The subtype 2 of angiotensin II receptors and pressure-natriuresis in adult rat kidneys.

The present work examined the effects of the subtype 2 of angiotensin II (AT2) receptors on the pressure-natriuresis using a new peptide agonist, and the possible involvement of cyclic guanosine 3', 5' monophosphate (cyclic GMP) in these effects.
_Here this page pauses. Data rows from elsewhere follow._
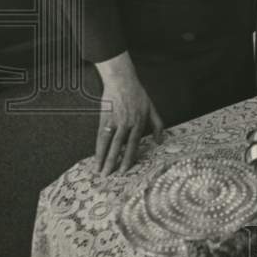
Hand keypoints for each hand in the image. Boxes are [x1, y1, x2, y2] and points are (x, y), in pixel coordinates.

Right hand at [95, 51, 163, 176]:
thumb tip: (160, 141)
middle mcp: (128, 123)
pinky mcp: (105, 117)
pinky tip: (95, 157)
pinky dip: (98, 147)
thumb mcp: (152, 108)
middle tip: (111, 176)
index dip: (129, 157)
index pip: (134, 144)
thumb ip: (158, 125)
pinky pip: (101, 135)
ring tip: (101, 171)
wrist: (122, 80)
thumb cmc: (138, 94)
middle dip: (115, 162)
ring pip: (110, 143)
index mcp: (140, 122)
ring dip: (105, 158)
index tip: (125, 170)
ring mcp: (115, 120)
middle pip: (121, 146)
In adult anaesthetized rats (Inactin, 100 mg kg(-1), i.p.) deprived of endogenous angiotensin II by angiotensin converting enzyme inhibition (quinapril, 10 mg kg(-1), i.v.), T2-(Ang II 4-8)2 (TA), a highly specific AT2 receptor agonist (5, 10 and 30 microg kg(-1) min(-1), i.v.) or its solvent was infused in four groups. Renal functions were studied at renal perfusion pressures (RPP) of 90, 110 and 130 mmHg and urinary cyclic GMP excretion when RPP was at 130 mmHg. The effects of TA (10 microg kg(-1) min(-1)) were reassessed in animals pretreated with PD 123319 (PD, 50 microg kg(-1) min(-1), i.v.), an AT2 receptor antagonist and the action of the same dose of PD alone was also determined. Increases in RPP from 90 to 130 mmHg did not change renal blood flow (RBF) but induced 8 and 15 fold increases in urinary flow and sodium excretion respectively. The 5 microg kg(-1) min(-1) dose of TA was devoid of action. The 10 and 30 microg kg(-1) min(-1) doses did not alter total RBF and glomerular filtration rate, but blunted pressure-diuresis and natriuresis relationships. These effects were abolished by PD. TA decreased urinary cyclic GMP excretion. After pretreatment with PD, this decrease was reversed to an increase which was also observed in animals receiving PD alone. In conclusion, renal AT2 receptors oppose the sodium and water excretion induced by acute increases in blood pressure and this action cannot be directly explained by changes in cyclic GMP.